Rah Rah Rah

Teenager Ayato Kamina believes that he has grown up in the last city on Earth – Tokyo, protected by its defensive shield from an alien attack 15 years earlier. But Tokyo is really under alien control, its citizens are dupes of the invaders, and the “creatures” that are assaulting it are actually the human resistance trying to break through.

No, this is not a manga. This is a novel based on the first five episodes of a 2002 Japanese cartoon, itself a derivative respray of Neon Genesis Evangelion, with a twist straight out of The Matrix.
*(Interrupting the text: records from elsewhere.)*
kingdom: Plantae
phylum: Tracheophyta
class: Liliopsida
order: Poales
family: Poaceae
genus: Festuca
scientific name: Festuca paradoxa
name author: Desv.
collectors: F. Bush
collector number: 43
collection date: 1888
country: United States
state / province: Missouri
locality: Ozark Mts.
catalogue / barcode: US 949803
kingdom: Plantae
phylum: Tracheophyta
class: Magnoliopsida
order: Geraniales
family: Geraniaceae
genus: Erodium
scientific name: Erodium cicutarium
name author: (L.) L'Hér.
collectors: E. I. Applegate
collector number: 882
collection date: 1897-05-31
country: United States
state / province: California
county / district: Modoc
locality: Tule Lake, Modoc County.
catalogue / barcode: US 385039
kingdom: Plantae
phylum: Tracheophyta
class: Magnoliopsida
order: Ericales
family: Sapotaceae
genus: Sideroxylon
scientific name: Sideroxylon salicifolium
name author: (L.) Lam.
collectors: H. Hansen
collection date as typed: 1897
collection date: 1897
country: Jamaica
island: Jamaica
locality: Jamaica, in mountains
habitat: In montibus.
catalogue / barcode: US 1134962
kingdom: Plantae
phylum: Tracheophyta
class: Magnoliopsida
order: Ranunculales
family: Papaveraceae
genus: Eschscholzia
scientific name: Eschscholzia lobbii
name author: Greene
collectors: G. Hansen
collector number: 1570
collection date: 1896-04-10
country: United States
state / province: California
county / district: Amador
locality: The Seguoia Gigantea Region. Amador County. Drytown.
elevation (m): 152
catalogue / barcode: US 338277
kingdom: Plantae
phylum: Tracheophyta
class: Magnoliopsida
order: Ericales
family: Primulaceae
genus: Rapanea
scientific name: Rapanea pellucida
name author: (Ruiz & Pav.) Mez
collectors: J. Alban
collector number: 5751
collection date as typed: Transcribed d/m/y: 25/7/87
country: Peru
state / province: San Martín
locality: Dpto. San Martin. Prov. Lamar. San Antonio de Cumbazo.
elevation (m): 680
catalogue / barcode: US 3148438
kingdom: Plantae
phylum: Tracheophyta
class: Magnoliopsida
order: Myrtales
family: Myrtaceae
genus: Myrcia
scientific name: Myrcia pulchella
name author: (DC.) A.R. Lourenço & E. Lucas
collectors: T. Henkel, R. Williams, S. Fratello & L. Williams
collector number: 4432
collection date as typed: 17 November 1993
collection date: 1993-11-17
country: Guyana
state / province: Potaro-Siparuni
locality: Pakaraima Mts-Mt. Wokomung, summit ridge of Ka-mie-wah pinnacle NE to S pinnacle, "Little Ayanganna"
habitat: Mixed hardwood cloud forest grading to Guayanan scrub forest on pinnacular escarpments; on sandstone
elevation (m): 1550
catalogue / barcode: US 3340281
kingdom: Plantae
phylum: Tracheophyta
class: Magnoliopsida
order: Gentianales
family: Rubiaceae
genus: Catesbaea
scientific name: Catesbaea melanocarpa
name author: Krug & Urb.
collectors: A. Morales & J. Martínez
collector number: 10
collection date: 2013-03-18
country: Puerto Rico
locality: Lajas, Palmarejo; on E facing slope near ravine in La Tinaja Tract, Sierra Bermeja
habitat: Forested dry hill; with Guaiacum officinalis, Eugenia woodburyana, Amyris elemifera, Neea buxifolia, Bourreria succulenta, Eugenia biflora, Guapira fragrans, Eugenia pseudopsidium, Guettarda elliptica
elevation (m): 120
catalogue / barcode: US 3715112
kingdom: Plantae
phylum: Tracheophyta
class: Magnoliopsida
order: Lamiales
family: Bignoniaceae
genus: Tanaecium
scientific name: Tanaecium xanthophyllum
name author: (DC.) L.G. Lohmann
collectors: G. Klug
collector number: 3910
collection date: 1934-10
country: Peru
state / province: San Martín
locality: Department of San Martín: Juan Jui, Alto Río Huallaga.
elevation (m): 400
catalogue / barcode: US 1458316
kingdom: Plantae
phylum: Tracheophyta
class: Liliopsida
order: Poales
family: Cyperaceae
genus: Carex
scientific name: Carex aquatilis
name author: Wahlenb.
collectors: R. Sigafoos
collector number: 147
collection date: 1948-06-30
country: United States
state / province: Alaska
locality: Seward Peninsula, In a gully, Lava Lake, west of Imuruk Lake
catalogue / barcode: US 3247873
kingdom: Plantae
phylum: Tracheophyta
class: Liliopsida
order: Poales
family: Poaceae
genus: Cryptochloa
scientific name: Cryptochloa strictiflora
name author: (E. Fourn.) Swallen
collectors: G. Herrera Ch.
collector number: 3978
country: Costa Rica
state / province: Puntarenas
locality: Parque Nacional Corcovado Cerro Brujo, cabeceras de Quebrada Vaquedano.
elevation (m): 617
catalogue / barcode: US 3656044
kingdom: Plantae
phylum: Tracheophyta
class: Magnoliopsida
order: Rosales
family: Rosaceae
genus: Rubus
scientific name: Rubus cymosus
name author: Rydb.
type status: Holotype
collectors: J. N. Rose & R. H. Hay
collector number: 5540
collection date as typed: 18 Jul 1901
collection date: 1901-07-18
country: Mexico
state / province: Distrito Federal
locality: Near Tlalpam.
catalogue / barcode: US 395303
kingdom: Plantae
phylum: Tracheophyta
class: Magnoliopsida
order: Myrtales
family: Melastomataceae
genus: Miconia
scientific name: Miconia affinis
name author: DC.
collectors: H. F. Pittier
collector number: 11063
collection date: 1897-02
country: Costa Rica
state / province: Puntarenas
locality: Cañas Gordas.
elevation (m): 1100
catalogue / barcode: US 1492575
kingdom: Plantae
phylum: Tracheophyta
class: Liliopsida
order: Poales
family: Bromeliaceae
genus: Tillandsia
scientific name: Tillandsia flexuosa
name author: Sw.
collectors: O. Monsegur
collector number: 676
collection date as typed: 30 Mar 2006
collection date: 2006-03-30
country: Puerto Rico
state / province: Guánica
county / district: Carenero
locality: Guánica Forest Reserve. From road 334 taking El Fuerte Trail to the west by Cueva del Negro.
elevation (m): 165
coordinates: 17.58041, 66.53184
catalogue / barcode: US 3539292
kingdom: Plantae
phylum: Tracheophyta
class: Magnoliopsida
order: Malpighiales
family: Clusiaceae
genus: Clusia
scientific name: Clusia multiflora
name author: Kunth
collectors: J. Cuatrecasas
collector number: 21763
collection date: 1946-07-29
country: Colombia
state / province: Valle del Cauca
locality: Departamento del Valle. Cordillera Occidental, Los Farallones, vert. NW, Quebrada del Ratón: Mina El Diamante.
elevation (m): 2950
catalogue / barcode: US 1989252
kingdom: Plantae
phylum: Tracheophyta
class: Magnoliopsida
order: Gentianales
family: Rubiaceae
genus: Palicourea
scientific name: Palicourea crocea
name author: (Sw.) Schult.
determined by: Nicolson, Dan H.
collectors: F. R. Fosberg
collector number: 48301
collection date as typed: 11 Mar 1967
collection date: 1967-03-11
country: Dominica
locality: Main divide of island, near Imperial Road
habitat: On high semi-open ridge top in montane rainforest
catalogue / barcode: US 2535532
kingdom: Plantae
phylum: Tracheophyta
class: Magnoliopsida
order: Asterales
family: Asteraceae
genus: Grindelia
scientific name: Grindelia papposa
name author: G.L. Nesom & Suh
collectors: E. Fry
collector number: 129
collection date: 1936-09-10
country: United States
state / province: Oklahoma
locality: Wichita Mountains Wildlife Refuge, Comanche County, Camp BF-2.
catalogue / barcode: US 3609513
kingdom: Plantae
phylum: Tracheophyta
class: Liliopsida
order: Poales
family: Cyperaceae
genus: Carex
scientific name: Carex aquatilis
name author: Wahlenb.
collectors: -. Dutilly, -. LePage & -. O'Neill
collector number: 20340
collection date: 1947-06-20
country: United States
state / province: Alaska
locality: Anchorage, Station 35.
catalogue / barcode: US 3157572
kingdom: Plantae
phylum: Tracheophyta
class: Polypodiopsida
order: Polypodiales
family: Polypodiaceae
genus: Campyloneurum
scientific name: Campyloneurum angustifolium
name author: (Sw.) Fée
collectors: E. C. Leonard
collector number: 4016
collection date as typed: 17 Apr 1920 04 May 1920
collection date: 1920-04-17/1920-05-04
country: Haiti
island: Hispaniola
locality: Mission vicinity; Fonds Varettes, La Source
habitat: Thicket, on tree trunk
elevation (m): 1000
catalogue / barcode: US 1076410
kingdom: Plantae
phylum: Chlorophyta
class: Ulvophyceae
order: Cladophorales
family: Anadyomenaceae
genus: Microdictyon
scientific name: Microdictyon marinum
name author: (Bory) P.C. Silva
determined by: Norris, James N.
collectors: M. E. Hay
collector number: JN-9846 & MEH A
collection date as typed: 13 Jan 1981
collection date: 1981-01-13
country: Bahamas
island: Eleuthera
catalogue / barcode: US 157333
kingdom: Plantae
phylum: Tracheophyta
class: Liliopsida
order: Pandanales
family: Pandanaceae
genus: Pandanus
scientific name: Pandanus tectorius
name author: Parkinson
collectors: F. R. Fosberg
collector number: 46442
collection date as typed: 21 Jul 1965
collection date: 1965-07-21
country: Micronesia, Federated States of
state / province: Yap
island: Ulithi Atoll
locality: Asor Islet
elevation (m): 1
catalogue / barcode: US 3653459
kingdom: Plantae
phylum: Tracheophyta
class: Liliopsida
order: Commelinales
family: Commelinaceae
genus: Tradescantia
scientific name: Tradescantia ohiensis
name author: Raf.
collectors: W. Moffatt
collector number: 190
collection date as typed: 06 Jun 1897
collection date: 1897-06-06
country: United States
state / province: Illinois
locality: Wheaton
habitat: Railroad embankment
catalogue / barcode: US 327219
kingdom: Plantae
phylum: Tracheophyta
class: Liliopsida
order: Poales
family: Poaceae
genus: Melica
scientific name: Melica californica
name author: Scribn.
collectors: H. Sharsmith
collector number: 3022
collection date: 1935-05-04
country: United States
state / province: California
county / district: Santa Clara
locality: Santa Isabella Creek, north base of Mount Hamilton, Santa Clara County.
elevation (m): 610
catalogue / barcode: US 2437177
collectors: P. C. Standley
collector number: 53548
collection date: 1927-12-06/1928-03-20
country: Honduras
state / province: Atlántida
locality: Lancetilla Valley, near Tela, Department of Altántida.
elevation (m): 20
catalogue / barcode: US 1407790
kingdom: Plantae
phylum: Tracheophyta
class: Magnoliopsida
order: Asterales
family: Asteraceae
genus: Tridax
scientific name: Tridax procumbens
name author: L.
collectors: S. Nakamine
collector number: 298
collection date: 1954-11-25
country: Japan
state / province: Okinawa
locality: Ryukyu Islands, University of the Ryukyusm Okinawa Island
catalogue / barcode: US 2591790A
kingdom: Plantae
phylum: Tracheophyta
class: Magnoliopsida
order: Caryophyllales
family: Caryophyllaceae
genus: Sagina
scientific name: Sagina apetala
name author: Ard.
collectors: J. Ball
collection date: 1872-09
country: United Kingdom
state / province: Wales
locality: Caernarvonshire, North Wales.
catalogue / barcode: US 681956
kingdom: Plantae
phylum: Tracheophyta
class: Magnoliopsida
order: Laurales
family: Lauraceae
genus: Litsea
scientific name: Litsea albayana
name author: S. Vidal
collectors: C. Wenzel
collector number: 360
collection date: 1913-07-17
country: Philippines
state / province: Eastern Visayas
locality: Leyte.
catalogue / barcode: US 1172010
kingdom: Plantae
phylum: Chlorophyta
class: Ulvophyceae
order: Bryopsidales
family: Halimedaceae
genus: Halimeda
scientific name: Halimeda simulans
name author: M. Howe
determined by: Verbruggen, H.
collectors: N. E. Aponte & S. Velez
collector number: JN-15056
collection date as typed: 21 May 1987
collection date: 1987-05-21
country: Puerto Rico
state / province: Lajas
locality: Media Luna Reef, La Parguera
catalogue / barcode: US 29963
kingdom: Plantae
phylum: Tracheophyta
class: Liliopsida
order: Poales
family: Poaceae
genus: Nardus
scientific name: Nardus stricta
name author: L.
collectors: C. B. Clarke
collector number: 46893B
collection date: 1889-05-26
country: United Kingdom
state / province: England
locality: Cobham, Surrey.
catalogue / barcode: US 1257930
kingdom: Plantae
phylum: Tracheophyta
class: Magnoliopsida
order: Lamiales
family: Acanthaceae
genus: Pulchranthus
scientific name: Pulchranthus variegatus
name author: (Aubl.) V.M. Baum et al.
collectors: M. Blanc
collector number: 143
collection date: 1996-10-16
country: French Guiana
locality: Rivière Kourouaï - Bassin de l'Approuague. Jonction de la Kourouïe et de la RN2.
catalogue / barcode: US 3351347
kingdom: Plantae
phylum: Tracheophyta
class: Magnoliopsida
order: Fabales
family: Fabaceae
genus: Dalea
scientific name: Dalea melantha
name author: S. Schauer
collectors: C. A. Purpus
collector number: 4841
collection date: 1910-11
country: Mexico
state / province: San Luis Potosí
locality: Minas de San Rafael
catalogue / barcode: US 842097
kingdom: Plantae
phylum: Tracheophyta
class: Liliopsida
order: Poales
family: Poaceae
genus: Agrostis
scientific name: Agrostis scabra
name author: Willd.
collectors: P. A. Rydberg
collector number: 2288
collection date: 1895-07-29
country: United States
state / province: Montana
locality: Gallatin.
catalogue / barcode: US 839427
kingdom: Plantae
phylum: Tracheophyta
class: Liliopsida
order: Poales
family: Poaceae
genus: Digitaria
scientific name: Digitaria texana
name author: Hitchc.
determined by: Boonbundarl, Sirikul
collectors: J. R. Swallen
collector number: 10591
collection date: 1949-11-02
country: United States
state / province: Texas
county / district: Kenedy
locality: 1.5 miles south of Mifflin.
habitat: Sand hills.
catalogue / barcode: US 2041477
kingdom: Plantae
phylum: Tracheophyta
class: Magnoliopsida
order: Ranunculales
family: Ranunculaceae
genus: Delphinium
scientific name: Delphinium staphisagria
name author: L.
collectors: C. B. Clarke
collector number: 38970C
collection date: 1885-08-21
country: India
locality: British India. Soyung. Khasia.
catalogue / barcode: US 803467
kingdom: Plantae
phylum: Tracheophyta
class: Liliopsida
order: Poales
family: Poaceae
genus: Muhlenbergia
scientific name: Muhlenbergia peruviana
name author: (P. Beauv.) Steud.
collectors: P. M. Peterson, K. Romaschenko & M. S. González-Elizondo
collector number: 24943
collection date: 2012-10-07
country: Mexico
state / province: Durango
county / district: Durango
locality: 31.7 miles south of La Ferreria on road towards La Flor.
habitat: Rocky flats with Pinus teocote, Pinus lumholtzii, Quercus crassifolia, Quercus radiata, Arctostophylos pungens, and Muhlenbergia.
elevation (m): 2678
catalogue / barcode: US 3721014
Writer Hiroshi Ohnogi unwisely uses multiple first-person viewpoints for people who all sound exactly alike. This makes very little sense unless you’ve already seen the scenes it recounts, with Ohnogi hoping his readers’ memories of the TV series will fill in blanks like, you know, description, background and characterisation. In his Afterward (sic), he boasts that he got the writing job because he went to school with the director. The translation isn’t even sure what tense it should be in, which doesn’t help.

(This review first appeared in DreamWatch magazine sometime in 2008. I think they were hoping that as a Japan specialist, I would find some redeeming feature in the book, which is truly one of the worst I have ever read).

3 thoughts on “Rah Rah Rah

  1. My own comment was something like ‘I didn’t like RahXephon very much’ which I’m sure you were all fascinated to hear.